(Dataset entries)
....................

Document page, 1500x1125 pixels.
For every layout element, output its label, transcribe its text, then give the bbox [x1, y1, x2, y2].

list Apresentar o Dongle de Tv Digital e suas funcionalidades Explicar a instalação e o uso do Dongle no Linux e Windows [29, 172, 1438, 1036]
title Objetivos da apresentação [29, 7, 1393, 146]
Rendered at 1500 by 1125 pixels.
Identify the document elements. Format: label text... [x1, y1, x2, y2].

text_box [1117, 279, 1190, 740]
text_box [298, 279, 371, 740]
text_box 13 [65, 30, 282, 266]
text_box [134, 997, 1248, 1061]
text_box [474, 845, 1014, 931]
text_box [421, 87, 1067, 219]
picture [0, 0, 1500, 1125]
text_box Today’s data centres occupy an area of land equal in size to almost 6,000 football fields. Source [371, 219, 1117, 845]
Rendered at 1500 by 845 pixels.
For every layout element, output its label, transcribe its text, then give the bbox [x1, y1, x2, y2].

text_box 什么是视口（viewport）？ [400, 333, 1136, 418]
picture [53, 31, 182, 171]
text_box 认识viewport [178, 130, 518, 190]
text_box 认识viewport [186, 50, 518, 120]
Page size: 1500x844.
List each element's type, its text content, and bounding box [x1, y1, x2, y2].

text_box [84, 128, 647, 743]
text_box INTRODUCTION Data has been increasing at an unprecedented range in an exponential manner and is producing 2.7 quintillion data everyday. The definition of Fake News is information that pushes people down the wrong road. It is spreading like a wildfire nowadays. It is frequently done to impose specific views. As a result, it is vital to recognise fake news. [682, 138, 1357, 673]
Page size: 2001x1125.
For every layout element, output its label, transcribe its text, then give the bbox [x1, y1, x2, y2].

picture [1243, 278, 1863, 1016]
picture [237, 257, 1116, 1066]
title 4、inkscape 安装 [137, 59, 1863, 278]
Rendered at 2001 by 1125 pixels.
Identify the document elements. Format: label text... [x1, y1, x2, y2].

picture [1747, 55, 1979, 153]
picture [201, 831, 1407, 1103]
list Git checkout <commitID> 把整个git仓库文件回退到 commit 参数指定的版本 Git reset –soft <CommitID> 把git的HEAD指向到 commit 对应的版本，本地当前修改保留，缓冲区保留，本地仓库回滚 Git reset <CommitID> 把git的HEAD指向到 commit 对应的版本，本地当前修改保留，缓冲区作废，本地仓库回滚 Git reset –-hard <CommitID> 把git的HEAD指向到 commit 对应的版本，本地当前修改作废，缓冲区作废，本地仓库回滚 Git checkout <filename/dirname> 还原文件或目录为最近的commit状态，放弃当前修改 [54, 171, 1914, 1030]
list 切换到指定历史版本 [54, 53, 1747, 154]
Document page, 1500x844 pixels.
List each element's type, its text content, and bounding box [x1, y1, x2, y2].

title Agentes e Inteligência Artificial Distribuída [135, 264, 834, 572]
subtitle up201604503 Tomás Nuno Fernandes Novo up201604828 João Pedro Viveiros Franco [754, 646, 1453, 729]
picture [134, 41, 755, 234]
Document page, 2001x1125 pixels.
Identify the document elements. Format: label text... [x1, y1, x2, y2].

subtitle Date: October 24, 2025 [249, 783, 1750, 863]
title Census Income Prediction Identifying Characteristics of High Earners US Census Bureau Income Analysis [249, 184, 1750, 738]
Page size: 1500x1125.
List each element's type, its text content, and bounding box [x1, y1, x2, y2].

....................

What to work on
Where a line above contains the word "pixels", show that line.

Task output
Document page, 1500x1125 pixels.
Rendered at 1500 by 1125 pixels.
Rendered at 1500 by 845 pixels.
Rendered at 2001 by 1125 pixels.
Document page, 1500x844 pixels.
Document page, 2001x1125 pixels.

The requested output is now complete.